What is the new Right to Try law, and how will it change the entire drug development system?


In May of 2018, after years of effort on behalf of many patient advocates and others, the Federal Right to Try act was passed by Congress and signed into law by the President. This law was created to give patients with a potentially fatal disease the right to access experimental drugs outside of a clinical trial. These can only be drugs that have not yet been approved but have gone at least beyond the first phase of safety testing by the FDA.


As an incentive to encourage drug developers to increase access to these experimental drugs the law allows drug developers to treat eligible patients without asking for FDA approval; without direct FDA oversight of the treatment(s); and with minimal reporting responsibilities. As an additional incentive, the law grants broad immunity from lawsuits other than for gross negligence or outright fraud. Additionally, under the new law the data created by the sponsor belongs solely to that sponsor who can share the data with the FDA or not, at their discretion. The law specifically prohibits the FDA from using the data in any way to delay or deny the drugs review or approval. There are rare exceptions for extraordinary safety failures.
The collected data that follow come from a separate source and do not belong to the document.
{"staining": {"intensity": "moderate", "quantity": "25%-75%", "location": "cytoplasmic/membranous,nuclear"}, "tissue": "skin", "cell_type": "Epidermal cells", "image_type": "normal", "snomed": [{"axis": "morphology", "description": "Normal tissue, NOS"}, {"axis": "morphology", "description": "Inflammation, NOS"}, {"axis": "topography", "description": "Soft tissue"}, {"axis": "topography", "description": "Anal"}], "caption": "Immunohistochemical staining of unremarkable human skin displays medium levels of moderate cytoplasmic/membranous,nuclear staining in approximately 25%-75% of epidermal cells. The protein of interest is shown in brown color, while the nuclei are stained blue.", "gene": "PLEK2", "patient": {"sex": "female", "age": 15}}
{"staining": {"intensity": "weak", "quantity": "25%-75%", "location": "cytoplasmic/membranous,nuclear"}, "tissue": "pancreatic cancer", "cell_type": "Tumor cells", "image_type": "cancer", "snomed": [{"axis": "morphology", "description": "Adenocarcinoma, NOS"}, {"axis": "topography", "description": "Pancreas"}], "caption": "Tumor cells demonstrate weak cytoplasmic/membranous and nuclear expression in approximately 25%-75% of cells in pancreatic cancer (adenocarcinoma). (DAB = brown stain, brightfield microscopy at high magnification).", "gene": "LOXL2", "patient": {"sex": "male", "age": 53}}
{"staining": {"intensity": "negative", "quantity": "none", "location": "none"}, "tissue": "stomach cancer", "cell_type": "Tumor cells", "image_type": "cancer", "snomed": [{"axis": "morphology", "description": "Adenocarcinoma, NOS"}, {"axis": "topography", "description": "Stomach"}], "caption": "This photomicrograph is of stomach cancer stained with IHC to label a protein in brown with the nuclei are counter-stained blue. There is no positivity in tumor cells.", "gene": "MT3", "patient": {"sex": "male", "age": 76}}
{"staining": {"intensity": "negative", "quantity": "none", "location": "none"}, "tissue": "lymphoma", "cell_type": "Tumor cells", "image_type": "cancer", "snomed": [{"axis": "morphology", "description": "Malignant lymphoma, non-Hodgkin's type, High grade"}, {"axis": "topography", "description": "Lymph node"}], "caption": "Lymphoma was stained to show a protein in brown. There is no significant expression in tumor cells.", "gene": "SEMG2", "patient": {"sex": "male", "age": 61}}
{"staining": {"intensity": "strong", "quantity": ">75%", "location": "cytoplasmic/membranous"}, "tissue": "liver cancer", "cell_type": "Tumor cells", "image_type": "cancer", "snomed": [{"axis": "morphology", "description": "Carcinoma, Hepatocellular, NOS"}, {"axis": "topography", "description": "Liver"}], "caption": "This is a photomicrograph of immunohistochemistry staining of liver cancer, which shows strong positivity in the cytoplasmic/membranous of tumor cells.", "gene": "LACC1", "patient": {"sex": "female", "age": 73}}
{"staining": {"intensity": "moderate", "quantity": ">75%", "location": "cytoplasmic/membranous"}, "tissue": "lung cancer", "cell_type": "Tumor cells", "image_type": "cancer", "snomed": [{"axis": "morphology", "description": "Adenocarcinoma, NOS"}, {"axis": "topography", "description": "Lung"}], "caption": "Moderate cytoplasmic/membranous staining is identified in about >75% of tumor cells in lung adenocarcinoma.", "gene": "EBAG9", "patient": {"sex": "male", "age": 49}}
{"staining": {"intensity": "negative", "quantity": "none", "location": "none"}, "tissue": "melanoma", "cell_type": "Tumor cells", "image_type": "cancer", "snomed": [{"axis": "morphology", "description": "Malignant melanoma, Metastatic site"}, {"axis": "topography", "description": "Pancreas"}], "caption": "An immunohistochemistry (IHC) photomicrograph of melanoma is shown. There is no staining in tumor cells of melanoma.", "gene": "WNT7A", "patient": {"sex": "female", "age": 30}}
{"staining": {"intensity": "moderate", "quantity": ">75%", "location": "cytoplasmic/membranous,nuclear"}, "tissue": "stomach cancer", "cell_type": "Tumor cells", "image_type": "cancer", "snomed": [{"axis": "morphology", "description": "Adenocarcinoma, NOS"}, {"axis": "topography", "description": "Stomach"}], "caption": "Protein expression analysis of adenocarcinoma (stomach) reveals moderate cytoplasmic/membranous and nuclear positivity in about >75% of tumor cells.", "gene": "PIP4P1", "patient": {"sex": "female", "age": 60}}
Additionally the law creates a system where patients know that they are getting the actual experimental drug, never a placebo.


Right To Try Parameters


Eligible drugs must have completed an FDA phase 1 safety trial, and be actively in the FDA clinical trial queue for an efficacy study. If/when a drug drops out of the FDA clinical development pipeline, it is no longer an RTT eligible drug.


So while there is minimal FDA involvement in an RTT program, all RTT eligible drugs are under continuous FDA review, providing continuing comfort on safety.


Off label use of FDA approved drugs are not a permissible RTT use.


Eligible patients must be diagnosed with a disease that, if left untreated, is likely to be fatal; or a disease where survival is an end point in an efficacy trial.